„sonne ersticht / nebel // nebel erstickt / sonne“. Kurze Zweizeiler sind das formale Grundgerüst des unpaginierten, inhaltlich vielfältigen Buches, gewidmet „haus und straße“. Je zwei Verse werden zu einer Strophe, mindestens zwei bis maximal acht Strophen auf einer Seite zu einem Gedicht gefasst.
Aphoristisch anmutende und kursiv geschriebene Zweizeiler befinden sich zwischen den gedichtartigen „Gebilden“, wie die Texte auch vom Verlag genannt werden. Nach genau fünf Seiten Text durchbricht jeweils ein Sinnsprüchen verwandter Zweizeiler die Anordnung, wie etwa dieser:
„es stockt. / das ist die stockung.“
Hier werden auch Satzzeichen verwendet, die ansonsten ausgespart sind. Manche dieser kleinen „Weisheiten“ nehmen sich selbst nicht ernst, manche sind gelungener als andere, aber derartige Aphorismen sind an sich eine schwierige und die Geister scheidende Angelegenheit. IM GRÜNEN dienen sie mehr einem Aufbrechen der Struktur und einem Augenzwinkern als einem bildungsbügerInnenhaften Anspruch.

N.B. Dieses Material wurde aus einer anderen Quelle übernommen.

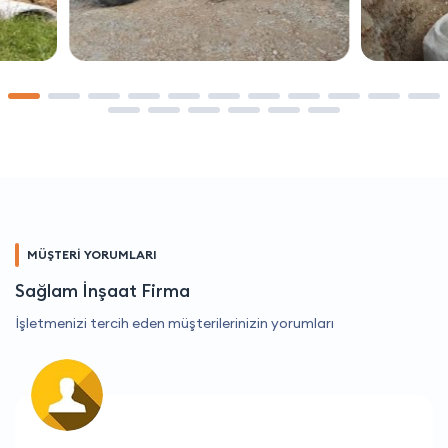
MÜŞTERİ YORUMLARI
Sağlam İnşaat Firma
İşletmenizi tercih eden müşterilerinizin yorumları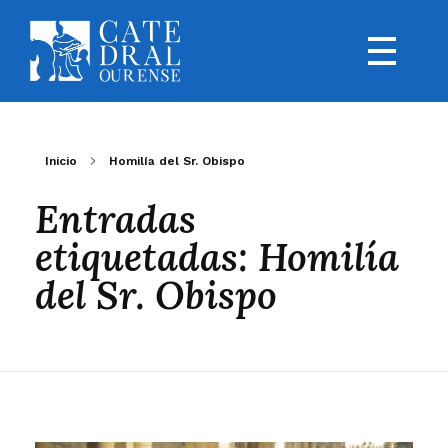
Inicio
Homilía del Sr. Obispo
Entradas
etiquetadas: Homilía
del Sr. Obispo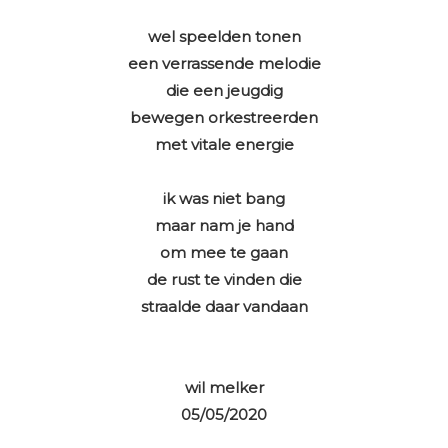
wel speelden tonen
een verrassende melodie
die een jeugdig
bewegen orkestreerden
met vitale energie
ik was niet bang
maar nam je hand
om mee te gaan
de rust te vinden die
straalde daar vandaan
wil melker
05/05/2020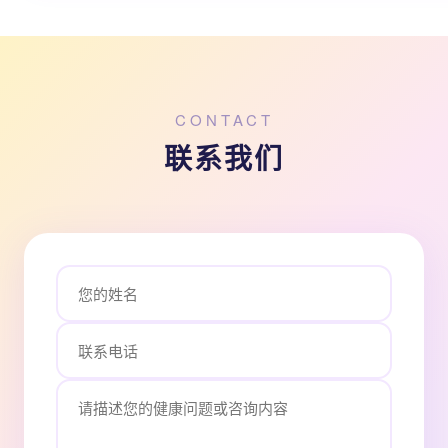
CONTACT
联系我们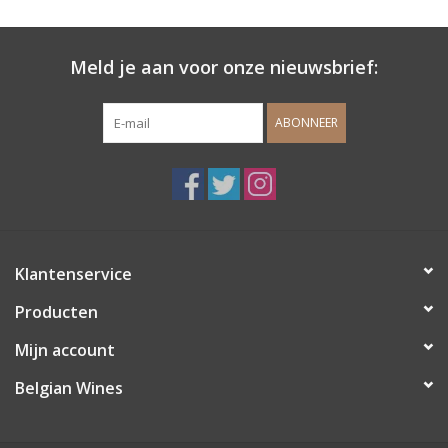
Wijndomeinen
Meld je aan voor onze nieuwsbrief:
ABONNEER
Klantenservice
Producten
Mijn account
Belgian Wines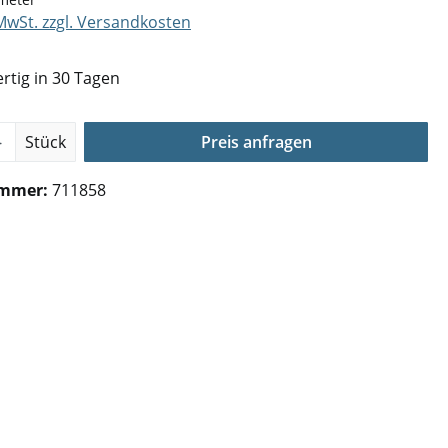
 MwSt. zzgl. Versandkosten
rtig in 30 Tagen
Anzahl: Gib den gewünschten Wert ein o
Stück
Preis anfragen
ummer:
711858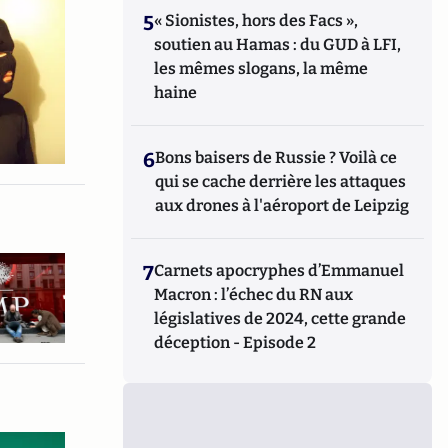
5
« Sionistes, hors des Facs »,
soutien au Hamas : du GUD à LFI,
les mêmes slogans, la même
haine
6
Bons baisers de Russie ? Voilà ce
qui se cache derrière les attaques
aux drones à l'aéroport de Leipzig
7
Carnets apocryphes d’Emmanuel
Macron : l’échec du RN aux
législatives de 2024, cette grande
déception - Episode 2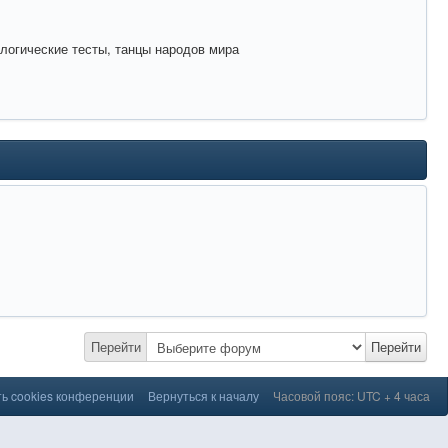
ологические тесты, танцы народов мира
Перейти
Перейти
ь cookies конференции
Вернуться к началу
Часовой пояс: UTC + 4 часа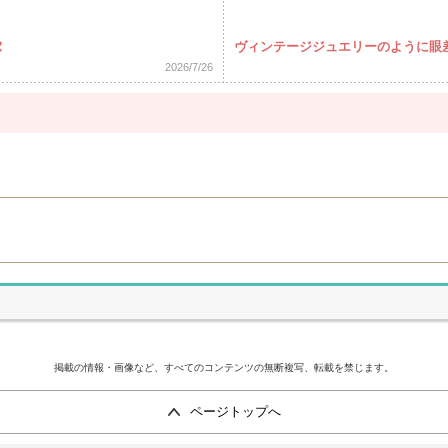
ヌ
ヴィンテージジュエリーのように眼
2026/7/26
掲載の情報・画像など、すべてのコンテンツの無断複写、転載を禁じます。
ページトップへ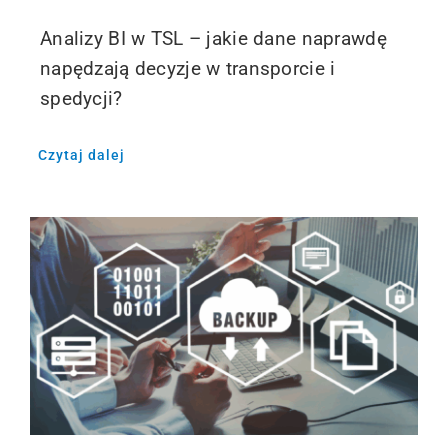
Analizy BI w TSL – jakie dane naprawdę
napędzają decyzje w transporcie i
spedycji?
Czytaj dalej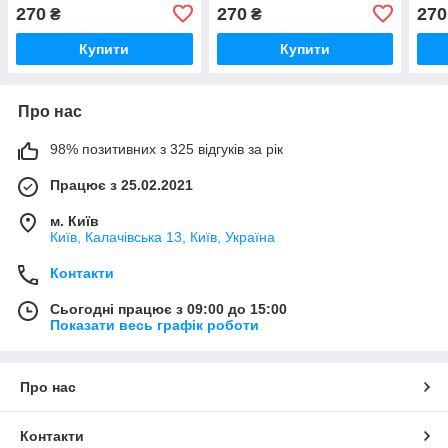
45154)
270
270
270
₴
₴
Купити
Купити
Про нас
98% позитивних з 325 відгуків за рік
Працює з 25.02.2021
м. Київ
Київ, Калачівська 13, Київ, Україна
Контакти
Сьогодні працює з 09:00 до 15:00
Показати весь графік роботи
Про нас
Контакти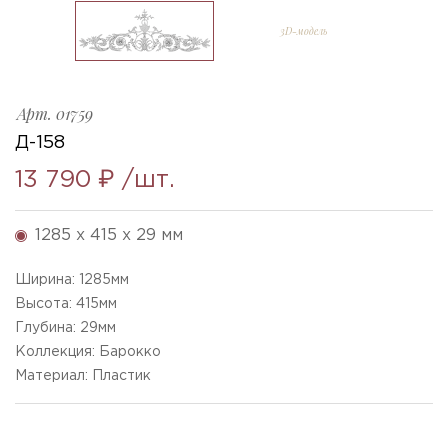
3D-модель
D-158_1285x415x29mm
Ellada
Sketchfab
Арт.
01759
Д-158
13 790 ₽
/шт.
1285 x 415 x 29 мм
Ширина:
1285
мм
Высота:
415
мм
Глубина:
29
мм
Коллекция: Барокко
Материал: Пластик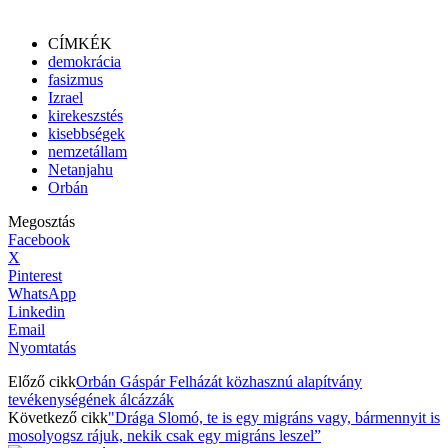
CÍMKÉK
demokrácia
fasizmus
Izrael
kirekeszstés
kisebbségek
nemzetállam
Netanjahu
Orbán
Megosztás
Facebook
X
Pinterest
WhatsApp
Linkedin
Email
Nyomtatás
Előző cikk
Orbán Gáspár Felházát közhasznú alapítvány
tevékenységének álcázzák
Következő cikk
"Drága Slomó, te is egy migráns vagy, bármennyit is
mosolyogsz rájuk, nekik csak egy migráns leszel”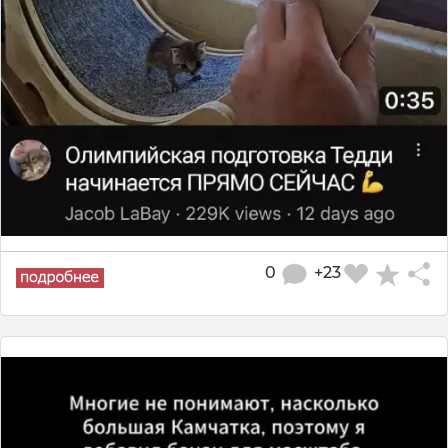
0
+23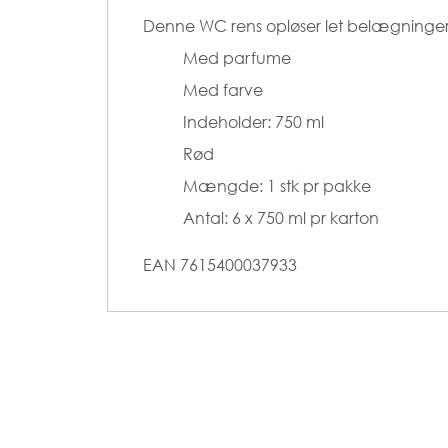
Denne WC rens opløser let belægninger, og
Med parfume
Med farve
Indeholder: 750 ml
Rød
Mængde: 1 stk pr pakke
Antal: 6 x 750 ml pr karton
EAN
7615400037933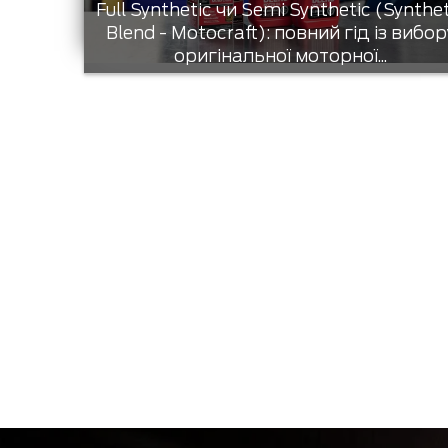
Full Synthetic чи Semi Synthetic (Synthe
Blend - Motocraft): повний гід із вибор
оригінальної моторної...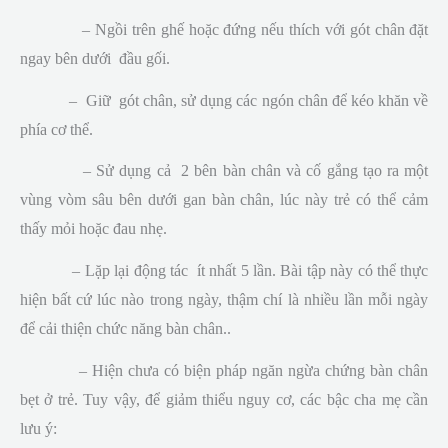
– Ngồi trên ghế hoặc đứng nếu thích với gót chân đặt
ngay bên dưới đầu gối.
– Giữ gót chân, sử dụng các ngón chân để kéo khăn về
phía cơ thể.
– Sử dụng cả 2 bên bàn chân và cố gắng tạo ra một
vùng vòm sâu bên dưới gan bàn chân, lúc này trẻ có thể cảm
thấy mỏi hoặc đau nhẹ.
– Lặp lại động tác ít nhất 5 lần. Bài tập này có thể thực
hiện bất cứ lúc nào trong ngày, thậm chí là nhiều lần mỗi ngày
để cải thiện chức năng bàn chân..
– Hiện chưa có biện pháp ngăn ngừa chứng bàn chân
bẹt ở trẻ. Tuy vậy, để giảm thiểu nguy cơ, các bậc cha mẹ cần
lưu ý:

Die systematische Anordnung, die genaue Bauart fassoniert in ihrer strengen Form die Texte. Vier Kapitel bilden hierzu die Basis, sie sind mit DATUM, ZEIT, WASSER und LUFT – so wie auch das Buch selbst – in Großbuchstaben betitelt, was der sonst konsequenten Kleinschreibung gegenübersteht. Allgemein geht es um Natureindrücke, Gewohntes, um das Empfinden von Bekanntem und dem darin gefundenen Unbekannten.
Auffällig ist auch, dass die Gedichte meist nicht abgeschlossen sind, sondern nach hinten hin ausgefranst, vom nächsten Text nicht scharf zu trennen, was in der forttreibenden Stetigkeit etwas sanft Gebetsartiges, etwas beinah Litaneiisierendes hat.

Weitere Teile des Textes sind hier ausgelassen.